Tabitha Ames BS, CCCE, CLD, CPD, CLELabor support is centuries old, but its advantages have now been validated in six controlled studies and its positive benefits should not be overlooked... The challenge is to turn to obstetric technology only when necessary, relying instead on the practice of continuous labor support to help the birth process follow its natural, normal course. ~John Kennel, Marshall Klaus, et al. Journal of the American Medical Association
The Greek word doula means "woman caregiver", and is now accepted to mean the experienced labor companion who provides non-medical support for the woman and her partner throughout labor, birth, and for at least a short time postpartum. The labor doula helps you to have a more satisfying birth experience, and will use her knowledge and experience to provide emotional support, physical comfort, and as needed, communication with the staff to be sure you have the tools needed to make informed decisions as they arise during labor. A doula can provide reassurance and perspective to you and your partner, make suggestions for labor progress, and help with relaxation, massage, positioning, and other comfort techniques.

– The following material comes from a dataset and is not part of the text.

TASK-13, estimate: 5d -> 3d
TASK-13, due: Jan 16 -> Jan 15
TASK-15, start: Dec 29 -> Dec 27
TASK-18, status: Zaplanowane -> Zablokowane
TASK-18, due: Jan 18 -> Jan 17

The major role of the postpartum doula is to provide support and help the family transition smoothly into having a new baby. She helps parents feel more confident in their abilities to care for their babies, and gives practical tips and advice. She does not take over the role of caring for the newborn, but instead helps give positive, nonjudgmental support and information. She is an expert in both the newborn and the immediate postpartum mother. The postpartum doula can help identify when things are going normally or when the family might need to seek additional help for either the mom or the newborn. Studies have shown that women who have social support during the postpartum period tend to have less postpartum depression, breastfeed for a longer duration, and make a better adjustment to parenthood.